I would like to somehow cache values which have been read from the array. However, the traditional caching implementation approach (a map from an input such as the value's index to that index's value) does not seem possible in Solidity. This is because the
mapping type can only be created within storage, not memory. Clearly, this would defeat the purpose of my cache.
Current Best Approach
The best approach I have so far come up with is to create a fixed-size in-memory array for which values are a pairs of (index, value). In order to interrogate the cache for a hit or miss, a linear scan on this this array would be done to check if the target index has been stored.

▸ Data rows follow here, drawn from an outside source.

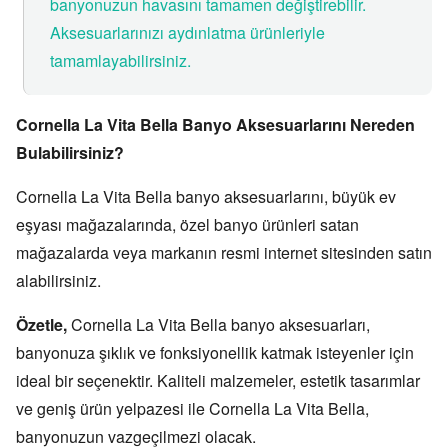
banyonuzun havasını tamamen değiştirebilir.
Aksesuarlarınızı aydınlatma ürünleriyle
tamamlayabilirsiniz.
Cornella La Vita Bella Banyo Aksesuarlarını Nereden
Bulabilirsiniz?
Cornella La Vita Bella banyo aksesuarlarını,
büyük ev
eşyası mağazalarında,
özel banyo ürünleri satan
mağazalarda veya markanın resmi internet sitesinden satın
alabilirsiniz.
Özetle,
Cornella La Vita Bella banyo aksesuarları,
banyonuza şıklık ve fonksiyonellik katmak isteyenler için
ideal bir seçenektir.
Kaliteli malzemeler,
estetik tasarımlar
ve geniş ürün yelpazesi ile Cornella La Vita Bella,
banyonuzun vazgeçilmezi olacak.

This is obviously not ideal, as the overhead of re-reading a value from storage is "only" 500 gas. It is likely that the gas overhead of this linear scan will, statistically speaking, result in a higher gas cost overall than eschewing a cache entirely.
Essence of the Question
Is the described approach the best approach available given the tools Solidity offers?
I would like to hopefully achieve log-time or constant-time cache interrogation. This does not seem possible without an in-memory mapping, or an in-memory array of the same length as the storage array. This is not an option as I must keep the gas cost of searching the array sub-linear in terms of array length.
Perhaps one might use a constant-size in-memory array which stores the (index, value) tuples in sorted order by the index? This would make it possible to perform a binary search on the array given the index in question but results in log-time for both setting and getting from the cache.